• [Task directions]: Reproduce the following lines word for word, each on its own line and in the same order.

• [Data to use]:
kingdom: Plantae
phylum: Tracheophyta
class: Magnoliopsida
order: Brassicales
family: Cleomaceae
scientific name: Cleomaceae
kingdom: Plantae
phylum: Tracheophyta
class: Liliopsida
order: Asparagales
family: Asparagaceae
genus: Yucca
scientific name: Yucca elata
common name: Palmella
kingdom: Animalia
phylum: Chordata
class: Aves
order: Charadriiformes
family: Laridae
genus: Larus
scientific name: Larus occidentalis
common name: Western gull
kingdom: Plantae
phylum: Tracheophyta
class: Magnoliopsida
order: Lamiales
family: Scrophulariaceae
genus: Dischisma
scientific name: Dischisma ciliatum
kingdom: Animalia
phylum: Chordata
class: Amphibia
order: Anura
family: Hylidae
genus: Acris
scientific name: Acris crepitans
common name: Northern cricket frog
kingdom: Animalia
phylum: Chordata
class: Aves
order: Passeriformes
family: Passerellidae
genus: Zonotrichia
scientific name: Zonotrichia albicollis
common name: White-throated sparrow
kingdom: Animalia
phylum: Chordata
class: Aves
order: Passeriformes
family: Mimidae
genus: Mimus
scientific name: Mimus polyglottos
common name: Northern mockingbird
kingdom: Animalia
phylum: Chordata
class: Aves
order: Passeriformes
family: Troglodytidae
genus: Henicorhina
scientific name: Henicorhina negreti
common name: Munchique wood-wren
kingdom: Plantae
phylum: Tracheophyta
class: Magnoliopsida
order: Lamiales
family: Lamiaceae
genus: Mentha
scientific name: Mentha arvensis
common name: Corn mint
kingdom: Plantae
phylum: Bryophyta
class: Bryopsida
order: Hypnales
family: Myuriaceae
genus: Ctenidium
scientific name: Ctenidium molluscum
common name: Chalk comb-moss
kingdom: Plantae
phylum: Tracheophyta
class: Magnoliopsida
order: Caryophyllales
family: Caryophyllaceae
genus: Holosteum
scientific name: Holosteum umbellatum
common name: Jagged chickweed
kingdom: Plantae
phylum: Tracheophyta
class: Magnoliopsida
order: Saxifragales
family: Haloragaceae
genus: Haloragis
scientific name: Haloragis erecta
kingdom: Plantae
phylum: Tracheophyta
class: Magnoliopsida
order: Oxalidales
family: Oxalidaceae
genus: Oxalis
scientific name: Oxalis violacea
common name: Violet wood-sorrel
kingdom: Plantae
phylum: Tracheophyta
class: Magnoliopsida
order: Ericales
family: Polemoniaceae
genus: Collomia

• [Task result]:
kingdom: Plantae
phylum: Tracheophyta
class: Magnoliopsida
order: Brassicales
family: Cleomaceae
scientific name: Cleomaceae
kingdom: Plantae
phylum: Tracheophyta
class: Liliopsida
order: Asparagales
family: Asparagaceae
genus: Yucca
scientific name: Yucca elata
common name: Palmella
kingdom: Animalia
phylum: Chordata
class: Aves
order: Charadriiformes
family: Laridae
genus: Larus
scientific name: Larus occidentalis
common name: Western gull
kingdom: Plantae
phylum: Tracheophyta
class: Magnoliopsida
order: Lamiales
family: Scrophulariaceae
genus: Dischisma
scientific name: Dischisma ciliatum
kingdom: Animalia
phylum: Chordata
class: Amphibia
order: Anura
family: Hylidae
genus: Acris
scientific name: Acris crepitans
common name: Northern cricket frog
kingdom: Animalia
phylum: Chordata
class: Aves
order: Passeriformes
family: Passerellidae
genus: Zonotrichia
scientific name: Zonotrichia albicollis
common name: White-throated sparrow
kingdom: Animalia
phylum: Chordata
class: Aves
order: Passeriformes
family: Mimidae
genus: Mimus
scientific name: Mimus polyglottos
common name: Northern mockingbird
kingdom: Animalia
phylum: Chordata
class: Aves
order: Passeriformes
family: Troglodytidae
genus: Henicorhina
scientific name: Henicorhina negreti
common name: Munchique wood-wren
kingdom: Plantae
phylum: Tracheophyta
class: Magnoliopsida
order: Lamiales
family: Lamiaceae
genus: Mentha
scientific name: Mentha arvensis
common name: Corn mint
kingdom: Plantae
phylum: Bryophyta
class: Bryopsida
order: Hypnales
family: Myuriaceae
genus: Ctenidium
scientific name: Ctenidium molluscum
common name: Chalk comb-moss
kingdom: Plantae
phylum: Tracheophyta
class: Magnoliopsida
order: Caryophyllales
family: Caryophyllaceae
genus: Holosteum
scientific name: Holosteum umbellatum
common name: Jagged chickweed
kingdom: Plantae
phylum: Tracheophyta
class: Magnoliopsida
order: Saxifragales
family: Haloragaceae
genus: Haloragis
scientific name: Haloragis erecta
kingdom: Plantae
phylum: Tracheophyta
class: Magnoliopsida
order: Oxalidales
family: Oxalidaceae
genus: Oxalis
scientific name: Oxalis violacea
common name: Violet wood-sorrel
kingdom: Plantae
phylum: Tracheophyta
class: Magnoliopsida
order: Ericales
family: Polemoniaceae
genus: Collomia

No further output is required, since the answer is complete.